Lassen Sie uns zum Abschluss kurz auf den aktuellen Zustand des kubanischen Kinos eingehen. Sie sind Direktor der internationalen Filmhochschule in San Antonio de los Baños, die zu den ersten Adressen des lateinamerikanischen Films gehört. Das kubanische Kino selbst leidet anhaltend unter einer ökonomischen Krise. Wie sehen Sie die Perspektiven für ihre Studenten in Kuba ?

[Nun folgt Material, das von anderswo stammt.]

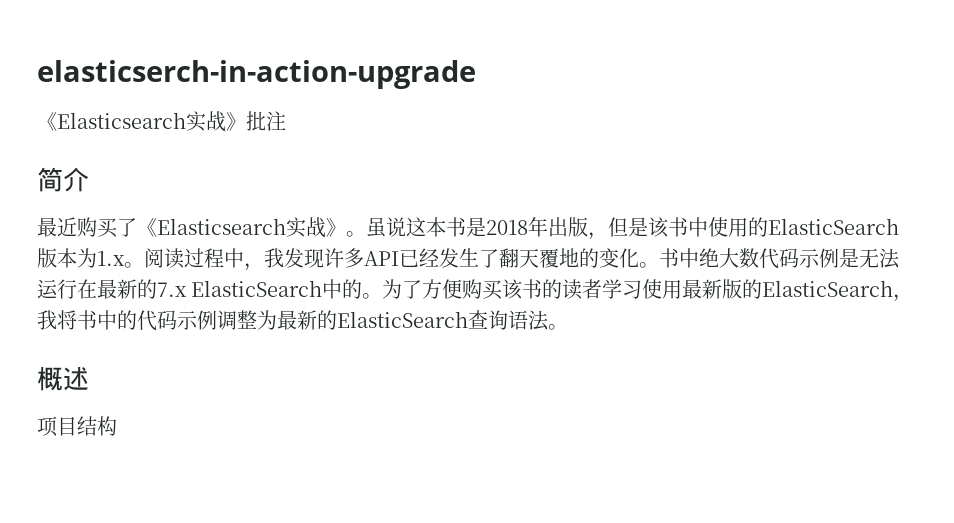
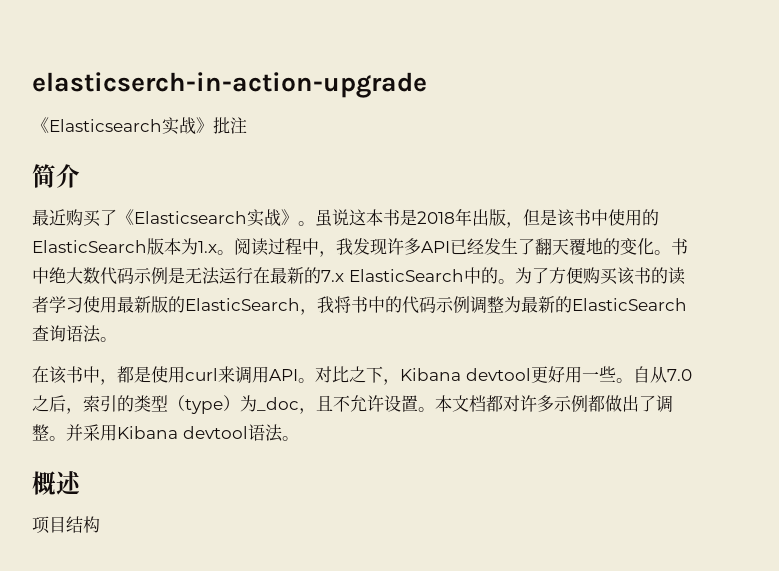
(568, 327) none -> [32,366,692,385] [32,395,673,414] [32,424,299,442] // 在该书中，都是使用curl来调用API。对比之下，Kibana devtool更好用一些。自从7.0之后，索引的类型（type）为_doc，且不允许设置。本文档都对许多示例都做出了调整。并采用Kibana devtool语法。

Gut. Wir haben derzeit mehr Gegenwart als Zukunft. Das ist eigentlich eine Gegenwart, die versucht, die Rahmenbedingungen aufrechtzuerhalten, um die Zukunft zu sichern. Als wir die Filmhochschule vor 20 Jahren gegründet haben, sagte Gabriel García Márquez, der Präsident der Stiftung der Filmhochschule, folgenden Satz: »Sie können die teuersten Arbeitslosen der Welt werden.« Und das ist wahr geworden. Sowohl die Filmhochschule wie auch Kuba versuchen, etwas wirklich Unmögliches zu schaffen: ein Stück Unabhängigkeit zu erhalten, was sehr schwer ist, sowohl für die Schüler der Filmhochschule wie auch für Kuba selbst. Aber es gibt dazu keine Alternative.